Article –
■ ■ ■ ■ ■

Sarty explains to readers through his thoughts and his spoken words throughout the story that he disagrees with his father’s actions. As a young boy Sarty does not know everything of the world and the reasoning behind it, which is how this conflict helps readers to gain a better understanding of him. In the beginning of the story, Sarty explains the sights, smells, and sounds inside the grocery store which is a temporary venue for a courtroom. Abner is on trial for burning a fellow man’s barn to the ground over a hog and how he refused to keep it contained. Of course Sarty’s father had no defense therefore the entire family was exiled from town. Upon leaving the courtroom Sarty portrays to readers exactly how he feels about moving again:
His two hulking sisters in their Sunday dresses and his mother and her sister in calico and sunbonnets were already in it, sitting on and among the sorry residue of the dozen and more movings which even the boy could remember—the battered stove, the broken beds and chairs, the clock inlaid with mother-of-pearl, which would not run, stopped at some fourteen minutes past two o'clock of a dead and forgotten day and time, which had been his mother's dowry. (Faulkner, 172)

■ ■ ■ ■ ■

Records for this exercise –
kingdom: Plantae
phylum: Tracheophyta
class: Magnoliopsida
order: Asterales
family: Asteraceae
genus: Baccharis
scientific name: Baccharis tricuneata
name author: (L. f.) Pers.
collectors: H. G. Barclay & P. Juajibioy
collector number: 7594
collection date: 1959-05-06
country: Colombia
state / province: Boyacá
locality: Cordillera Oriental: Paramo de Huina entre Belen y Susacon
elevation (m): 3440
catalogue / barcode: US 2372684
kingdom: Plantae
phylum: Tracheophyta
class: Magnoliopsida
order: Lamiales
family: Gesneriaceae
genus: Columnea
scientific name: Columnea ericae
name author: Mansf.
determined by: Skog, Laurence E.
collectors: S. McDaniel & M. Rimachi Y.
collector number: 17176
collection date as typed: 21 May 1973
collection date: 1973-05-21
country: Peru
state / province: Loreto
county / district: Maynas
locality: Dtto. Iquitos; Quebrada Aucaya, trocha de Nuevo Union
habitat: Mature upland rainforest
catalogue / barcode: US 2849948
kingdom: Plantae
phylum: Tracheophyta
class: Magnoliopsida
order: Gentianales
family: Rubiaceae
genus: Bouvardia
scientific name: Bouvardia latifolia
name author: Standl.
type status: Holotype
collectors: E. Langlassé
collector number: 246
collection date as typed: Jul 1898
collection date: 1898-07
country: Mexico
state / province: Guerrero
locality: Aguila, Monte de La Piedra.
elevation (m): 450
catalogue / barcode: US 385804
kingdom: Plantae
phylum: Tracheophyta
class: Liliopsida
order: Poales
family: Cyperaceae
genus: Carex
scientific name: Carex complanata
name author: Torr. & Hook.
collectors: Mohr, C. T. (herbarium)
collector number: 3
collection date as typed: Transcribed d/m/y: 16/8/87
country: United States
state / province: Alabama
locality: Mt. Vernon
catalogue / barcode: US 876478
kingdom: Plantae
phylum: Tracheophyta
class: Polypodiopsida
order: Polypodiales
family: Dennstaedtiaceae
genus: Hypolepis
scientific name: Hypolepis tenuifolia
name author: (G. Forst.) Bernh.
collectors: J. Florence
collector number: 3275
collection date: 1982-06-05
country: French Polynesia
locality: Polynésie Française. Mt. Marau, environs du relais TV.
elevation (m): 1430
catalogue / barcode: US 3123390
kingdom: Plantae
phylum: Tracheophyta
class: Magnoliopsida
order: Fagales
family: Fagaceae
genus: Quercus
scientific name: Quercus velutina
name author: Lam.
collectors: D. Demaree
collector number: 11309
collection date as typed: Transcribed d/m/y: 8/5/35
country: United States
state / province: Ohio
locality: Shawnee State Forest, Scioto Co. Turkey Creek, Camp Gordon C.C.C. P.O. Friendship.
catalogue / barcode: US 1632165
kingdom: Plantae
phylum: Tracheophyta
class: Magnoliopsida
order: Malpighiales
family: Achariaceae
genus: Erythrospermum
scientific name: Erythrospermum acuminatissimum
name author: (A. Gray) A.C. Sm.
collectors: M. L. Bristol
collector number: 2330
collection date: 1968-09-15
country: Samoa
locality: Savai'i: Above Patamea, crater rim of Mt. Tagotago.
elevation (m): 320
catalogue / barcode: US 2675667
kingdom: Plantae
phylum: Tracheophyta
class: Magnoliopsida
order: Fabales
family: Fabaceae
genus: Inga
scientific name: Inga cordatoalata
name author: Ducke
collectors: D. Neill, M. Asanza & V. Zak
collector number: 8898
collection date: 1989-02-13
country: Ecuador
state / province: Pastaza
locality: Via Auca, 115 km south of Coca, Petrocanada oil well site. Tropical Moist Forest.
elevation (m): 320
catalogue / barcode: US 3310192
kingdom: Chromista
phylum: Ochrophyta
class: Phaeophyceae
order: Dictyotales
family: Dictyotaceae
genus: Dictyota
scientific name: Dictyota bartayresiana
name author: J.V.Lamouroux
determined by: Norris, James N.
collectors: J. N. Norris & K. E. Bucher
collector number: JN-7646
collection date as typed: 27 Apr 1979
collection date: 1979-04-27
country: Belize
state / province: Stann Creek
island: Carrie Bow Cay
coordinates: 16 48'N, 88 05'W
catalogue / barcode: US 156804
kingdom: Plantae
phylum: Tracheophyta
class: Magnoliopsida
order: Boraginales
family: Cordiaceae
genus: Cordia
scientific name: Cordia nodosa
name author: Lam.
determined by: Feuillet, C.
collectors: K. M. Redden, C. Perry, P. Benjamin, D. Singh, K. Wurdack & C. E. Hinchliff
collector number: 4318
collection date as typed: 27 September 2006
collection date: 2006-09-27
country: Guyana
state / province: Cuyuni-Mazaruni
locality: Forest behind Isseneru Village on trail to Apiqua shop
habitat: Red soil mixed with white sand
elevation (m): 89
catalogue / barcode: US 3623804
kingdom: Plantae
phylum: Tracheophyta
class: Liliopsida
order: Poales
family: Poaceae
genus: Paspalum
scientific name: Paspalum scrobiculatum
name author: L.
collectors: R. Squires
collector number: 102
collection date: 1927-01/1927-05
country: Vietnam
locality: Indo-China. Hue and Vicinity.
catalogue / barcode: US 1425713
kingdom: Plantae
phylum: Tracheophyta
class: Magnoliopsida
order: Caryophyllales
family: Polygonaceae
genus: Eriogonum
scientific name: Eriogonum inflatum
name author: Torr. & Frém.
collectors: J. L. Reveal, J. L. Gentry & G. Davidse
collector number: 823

■ ■ ■ ■ ■

Requirements –
A: In the essay on Sarty, list every household belonging named among the residue of the family's movings.
B: Filter the records, keeping every line that contains the string "barcode".
The essay on Sarty and the plant-sheet records are separate, unrelated material.

Written answers –
A:
- the battered stove
- the broken beds and chairs
- the clock inlaid with mother-of-pearl

B:
catalogue / barcode: US 2372684
catalogue / barcode: US 2849948
catalogue / barcode: US 385804
catalogue / barcode: US 876478
catalogue / barcode: US 3123390
catalogue / barcode: US 1632165
catalogue / barcode: US 2675667
catalogue / barcode: US 3310192
catalogue / barcode: US 156804
catalogue / barcode: US 3623804
catalogue / barcode: US 1425713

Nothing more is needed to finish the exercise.